Bu maçın da o skandal hakem hatası olmasaydı nasıl gelişeceği bilinemeyecek. Şahsen Arjantin ilk golünde çalınmayan ofsaytın İngiltere’nin verilmeyen golüne göre çok daha rezil bir hata olduğu düşünüyorum. Topun Messi’nin ayağından çıktığı anı geçtim neredeyse Tevez’in topa vurduğu anda bile pozisyon ofsayt. Karar üzerine tartışıp aynı hata üzerinde ısrar etmeleri de anlaşılmaz bir olay. Neyi tartıştıklarını ve neye istinaden gol kararının arkasında durduklarını merak ediyorum.

> Verilen alıştırma A
Hakem hatası üzerine yazılmış maç yorumuna göre:
(i) Arjantin'in ilk golünde hangi karar verilmedi?
(ii) Yazar bu hatayı hangi takımın verilmeyen golüyle karşılaştırıyor?
(iii) Pozisyon hangi oyuncunun topa vurduğu anda bile ofsayttı?
> Verilen alıştırma B
Hakem hatasıyla ilgili maç yorumunu son cümlesinin ardından kaldığı yerden sürdürür müsünüz?

> Çıkarılan bilgiler

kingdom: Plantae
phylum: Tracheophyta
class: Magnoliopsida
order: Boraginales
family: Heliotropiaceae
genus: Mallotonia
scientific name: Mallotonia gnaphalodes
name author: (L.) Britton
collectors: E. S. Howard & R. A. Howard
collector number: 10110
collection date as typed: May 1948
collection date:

> Yazılı yanıt A
(i) Ofsayt çalınmadı.
(ii) İngiltere'nin.
(iii) Tevez'in.

> Yazılı yanıt B
ABD-Gana maçını izleyemedim ama sanırım 2. turun şimdiye kadar oynanan en keyifli ve çekişmeli maçını kaçırmışım. Gana kaybettiği Almanya maçı da dahil olmak üzere grup maçlarında çok iyi bir performans sergilemişti ama açıkçası aksini çok istememe rağmen turu Amerika’nın geçeceğini düşünüyordum. Fiziksel üstünlükleri Amerika karşısında ortaya ancak uzatma dakikalarında çıkmış ve Asamoah’ın şık golüyle öne geçmeyi de başarmışlar. Turu geçmelerine çok sevindim Ayew’in sarı kart cezasına rağmen Uruguay karşısında şanslarının olduğu düşünüyorum. Çeyrek finalin en çekişmeli maçlarından biri bence bu olacak.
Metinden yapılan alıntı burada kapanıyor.